A friend who regrets her abortion writes: "Here's something you might want to link to. Really beyond the pale. Anne Lamott writes a lot about her conversion from being a bitter leftist alcoholic to a despairing leftist born-again Christian. But her conflation of abortion with redemption is quasi-hysterical here."
It sure is — as are Lamott's other observations sparked by an experience she had while sitting on a panel discussing social justice, where she was confronted by a pro-lifer in the audience:
I wanted to express calmly, eloquently, that pro-choice people understand that there are two lives involved in an abortion — one born (the pregnant woman) and one not (the fetus) — but that the born person must be allowed to decide what is right....To which I would add: How thoughtful of Annie Lamott to remind us how much more Presidents Carter and Clinton cared about unborn life than the current administration. After all, they were good Democrats who took care of the desperately poor, so they had the extra brain power and resources to consider the rights of the unborn....What? You mean they didn't?

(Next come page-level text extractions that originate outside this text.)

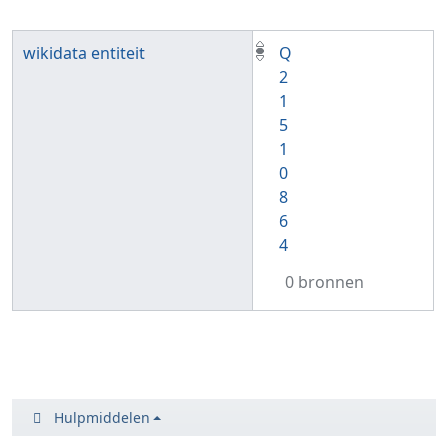
wikidata entiteit
Q
2
1
5
1
0
8
6
4
0 bronnen
Hulpmiddelen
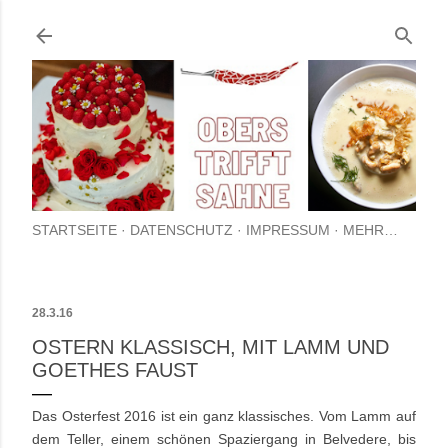
Direkt zum Hauptbereich
STARTSEITE
DATENSCHUTZ
IMPRESSUM
MEHR…
28.3.16
OSTERN KLASSISCH, MIT LAMM UND
GOETHES FAUST
Das Osterfest 2016 ist ein ganz klassisches. Vom Lamm auf
dem Teller, einem schönen Spaziergang in Belvedere, bis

I am so confused about why we are still having to argue with patriarchal sentimentality about teeny weenie so-called babies — some microscopic, some no bigger than the sea monkeys we used to send away for — when real, live, already born women, many of them desperately poor, get such short shrift from the current administration.
Most women like me would much rather use our time and energy fighting to make the world safe and just and fair for the children we do have, and do love — and for the children of New Orleans and the children of Darfur. I am old and tired and menopausal and would mostly like to be left alone: I have had my abortions, and I have had a child.
As for "patriarchal sentimentality," what does it say about feminism that caring about children's fate is patriarchal? Apparently a good matriarchal, fertility-goddess-loving culture is expected to eat its young.
Lamott goes on:
But as a Christian and a feminist, the most important message I can carry and fight for is the sacredness of each human life, and reproductive rights for all women is a crucial part of that: It is a moral necessity that we not be forced to bring children into the world for whom we cannot be responsible and adoring and present. We must not inflict life on children who will be resented; we must not inflict unwanted children on society.Ladies and gentlemen, Margaret Sanger has returned to the building. But perhaps we've got a new slogan for the pro-life movement here: "Life. Inflict it."